Gli americani si aspettavano di vedere code di europei con le macchine fotografiche a Times Square e cappuccini ordinati con accento francese a Miami. Invece, i numeri raccontano un’altra storia: l’Europa si sta stufando degli Stati Uniti.
Secondo i dati dell’International Trade Administration analizzati dal Financial Times, a marzo 2025 i viaggiatori provenienti dall’Europa occidentale che hanno passato almeno una notte negli USA sono calati del 17% rispetto allo stesso mese dell’anno scorso. E in certi Paesi, come Irlanda, Norvegia e Germania, la fuga è ancora più netta: -20%.

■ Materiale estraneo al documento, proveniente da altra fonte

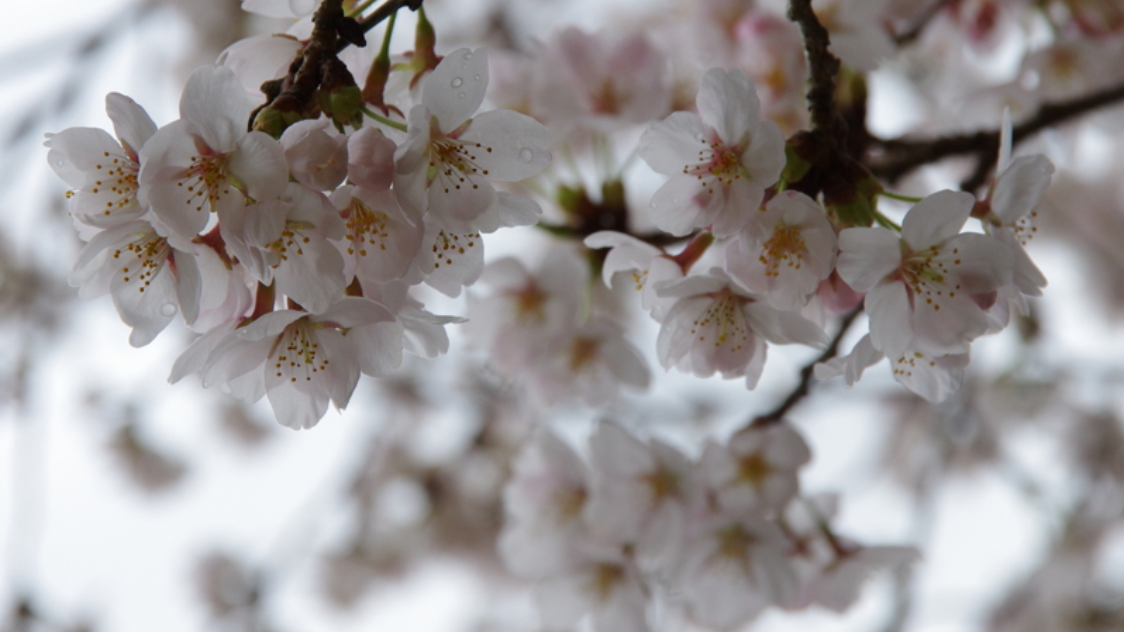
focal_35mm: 177
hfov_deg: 12.2
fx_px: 5276
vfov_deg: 6.9
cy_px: 201
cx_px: 497
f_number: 9
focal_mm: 88
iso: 400
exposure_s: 1/250
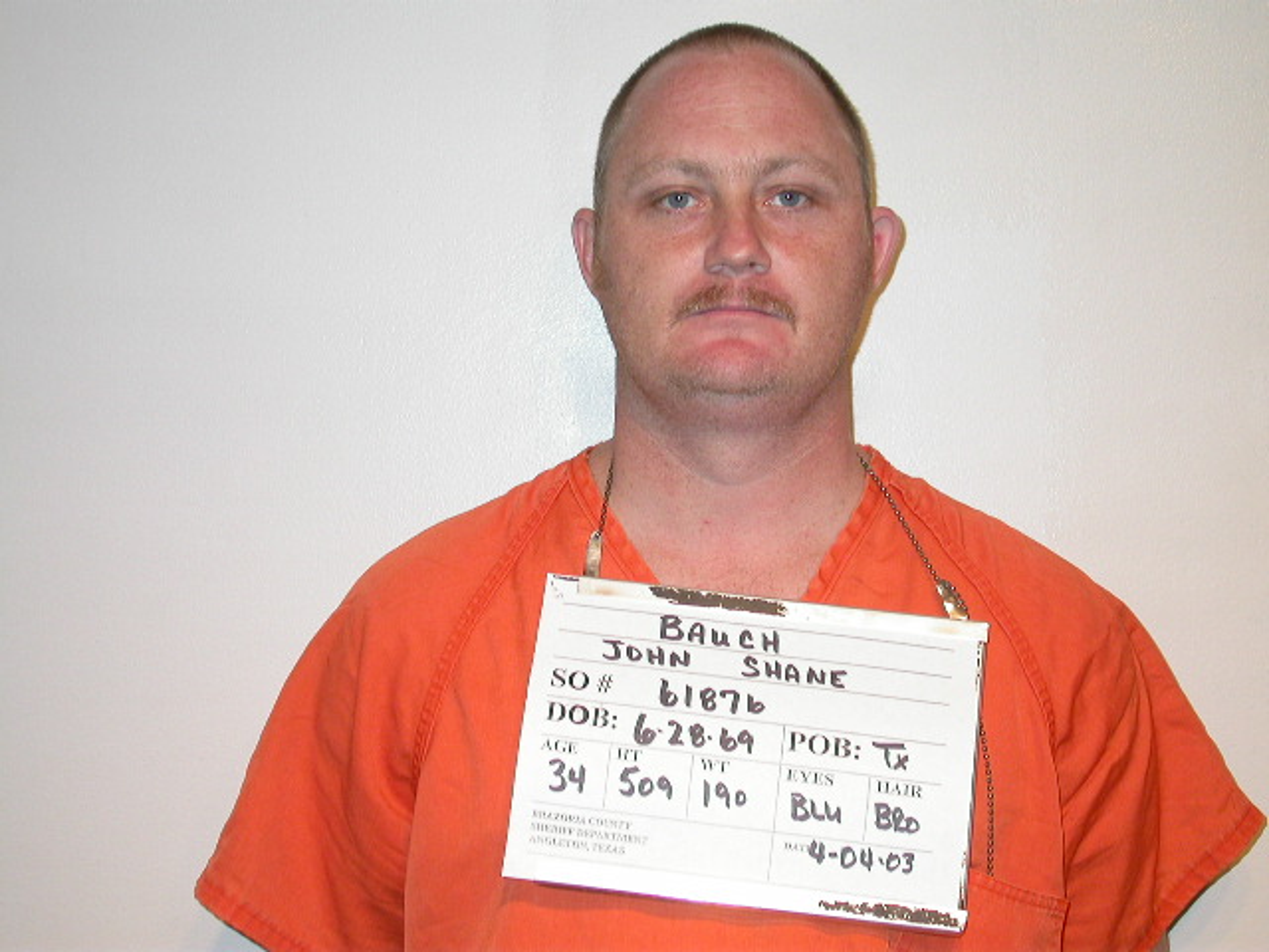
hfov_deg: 31.2
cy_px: 476
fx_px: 2273
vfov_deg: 23.7
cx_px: 634
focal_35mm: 62
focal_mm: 12.9
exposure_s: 1/60.3
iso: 100
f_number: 3.1
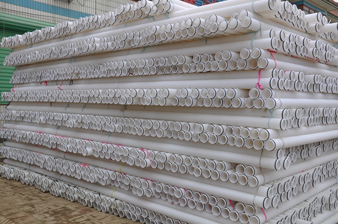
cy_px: 112
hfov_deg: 53.2
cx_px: 169
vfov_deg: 36.8
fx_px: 338
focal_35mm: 36
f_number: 7.1
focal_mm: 24
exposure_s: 1/200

Colpa di chi? Di chi fa i controlli in dogana, ma anche di chi li comanda.
La nuova era Trump – fatta di tensioni politiche, muscoli economici e parole al vetriolo – ha reso il sogno americano un po’ meno sognabile. L’immagine di una frontiera ostile, di uno Stato meno aperto e più sorvegliante, ha spento la voglia di partire.
Se prima viaggiare negli USA era un rito d’iniziazione per ogni ventenne con zaino Eastpak e desideri di libertà, oggi è un labirinto di visti, timori e sguardi sospettosi alla dogana. Il messaggio è chiaro: “Welcome” non è più la prima parola che leggi all’aeroporto.
E allora l’Europa gira il timone. Preferisce restare dentro Schengen, scoprire i Balcani, magari volare in Asia.
Perché l’America – quella del cinema, delle highways e dei cheeseburger – è ancora là, ma per un numero crescente di europei è diventata una destinazione troppo complicata, troppo cupa, troppo trumpiana.